Here's the catch: The user-to-machine paradigm is obsolete. Today's enterprise environments are increasingly cloud-based. About half of all workloads will live in the cloud by the end of 2019, according to recent Nemertes research.

Even the concept of an application is being redefined as containers become the dominant approach to application development and enterprises deploy microservices and DevOps. Users rely on an ever-growing mix of mobile devices. Automation and IoT, in the meantime, are reframing the very definition of a user, which increasingly could be a bot, an IoT device or a software service.

As a result, data and applications may reside anywhere, so restricting access by machine makes no sense.

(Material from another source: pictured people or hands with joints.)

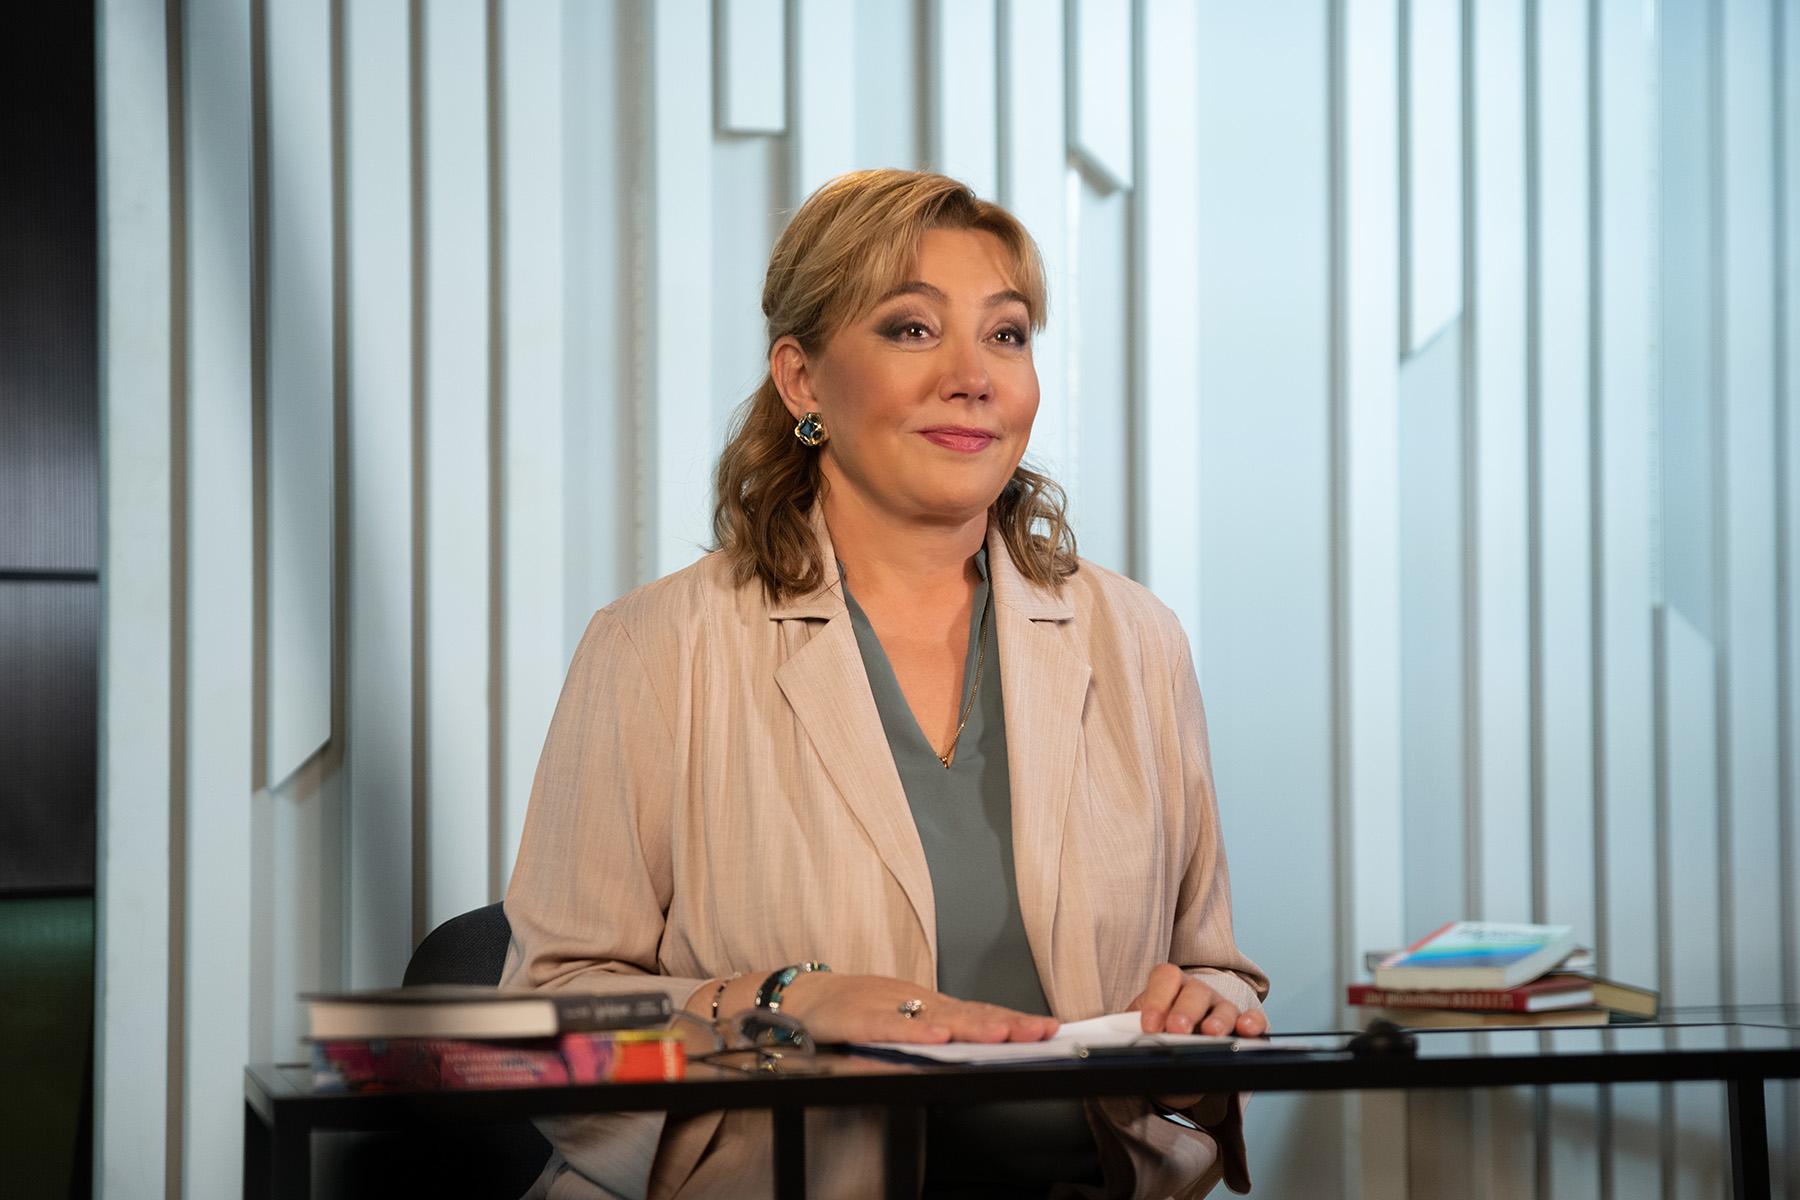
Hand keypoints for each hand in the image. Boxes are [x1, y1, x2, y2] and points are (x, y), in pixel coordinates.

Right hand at [774, 972, 1059, 1045]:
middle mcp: (914, 1003)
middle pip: (966, 1013)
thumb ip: (937, 1030)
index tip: (1048, 1027)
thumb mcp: (904, 1018)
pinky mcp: (857, 1021)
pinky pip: (888, 1029)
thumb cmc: (855, 1010)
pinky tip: (936, 1037)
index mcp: (928, 1006)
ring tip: (1001, 1034)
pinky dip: (913, 1032)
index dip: (1014, 1020)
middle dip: (1006, 1022)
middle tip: (1040, 1030)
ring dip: (970, 1026)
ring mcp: (886, 1009)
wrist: (802, 997)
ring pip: (934, 1019)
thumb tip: (986, 1037)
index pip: (979, 1013)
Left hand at [1129, 963, 1266, 1036]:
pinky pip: (1251, 1020)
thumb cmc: (1155, 1044)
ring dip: (1218, 1019)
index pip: (1165, 978)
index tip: (1149, 1027)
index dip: (1158, 1000)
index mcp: (1168, 988)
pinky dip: (1251, 1024)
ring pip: (1224, 1006)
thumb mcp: (1139, 1039)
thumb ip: (1132, 1037)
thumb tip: (1122, 1046)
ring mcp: (1220, 1009)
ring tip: (1211, 1033)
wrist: (1172, 1067)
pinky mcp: (1240, 1028)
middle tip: (1176, 1031)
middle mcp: (1196, 994)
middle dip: (1185, 1010)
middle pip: (1195, 991)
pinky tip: (1247, 1031)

In today's environment, applications are increasingly dynamic, and containers may have a half-life of less than a second.

Adopting zero-trust security and identity and access management trends

So, perhaps it's time to redefine IAM. Today, IAM is a technology option that ensures that users -- whether human or cyber -- get access only to the resources they're entitled to, regardless of where those resources reside and for how long.

Enterprises need IAM for the three following reasons.

1. Defining and enforcing who should get access to what data is the foundation of cybersecurity. Most breach varieties involve users or bots gaining access to a resource they shouldn't be able to access. Preventing that from happening is essential.

2. For regulatory compliance, it's imperative to provide documentation of who has accessed what. Because the majority of enterprise organizations are subject to regulatory compliance, a good IAM system not only functions in real time -- permitting authorized access and denying unauthorized access -- but retains logs that can be used for compliance, as well as incident response.

3. In the migration toward zero-trust security, effective IAM is a cornerstone. As the enterprise evolves from on-premises models, firewalls become less useful in protecting resources. With cloud services, there is no longer a meaningful definition of inside the perimeter, so perimeter-based -- i.e., firewall-based -- security makes no sense. Enter the zero-trust model. Contrary to the name, zero-trust security doesn't actually mean "never trust anyone or anything." It actually means "highly distributed and granularly controlled trust." In other words, zero trust is about providing -- in a highly distributed, dynamic environment -- fine-grained control over who can access a particular resource. That sounds a lot like IAM -- which it should.

Think strategically when evaluating IAM

IAM needs to evolve as the enterprise does, and enterprises are in a massive state of transition in their digital transformations.

The biggest challenge in anticipating identity and access management trends is not thinking strategically enough. Selecting and deploying an IAM should be not a matter of looking up IAM vendors on the web, doing a bake-off and implementing the one with the best feature functionality.

IAM needs to evolve as the enterprise does, and enterprises are in a massive state of transition in their digital transformations. As noted earlier, applications are moving to the cloud; users are moving to mobile devices; and new application models, like containers, microservices and DevOps, are changing how applications are deployed. At the same time, automation and IoT are changing the definition of the user.

To ensure success with IAM, the best place to start is with an assessment. Many cybersecurity consulting companies, as well as IAM vendors, are happy to provide an evaluation that gives enterprises a current snapshot of where critical gaps may exist and, in some cases, outline future challenges. Based on that assessment, enterprise technologists can develop a set of selection criteria and a weighted scorecard --and then reach out to the vendors to compare products.

When thinking about IAM, make sure you take a holistic view of the enterprise. Use broad definitions of users (humans, yes, but also, potentially, services and devices) and resources (which can range from apps and containers to cloud services and other components). And factor in your organization's future plans to ensure you've selected a future-proof product.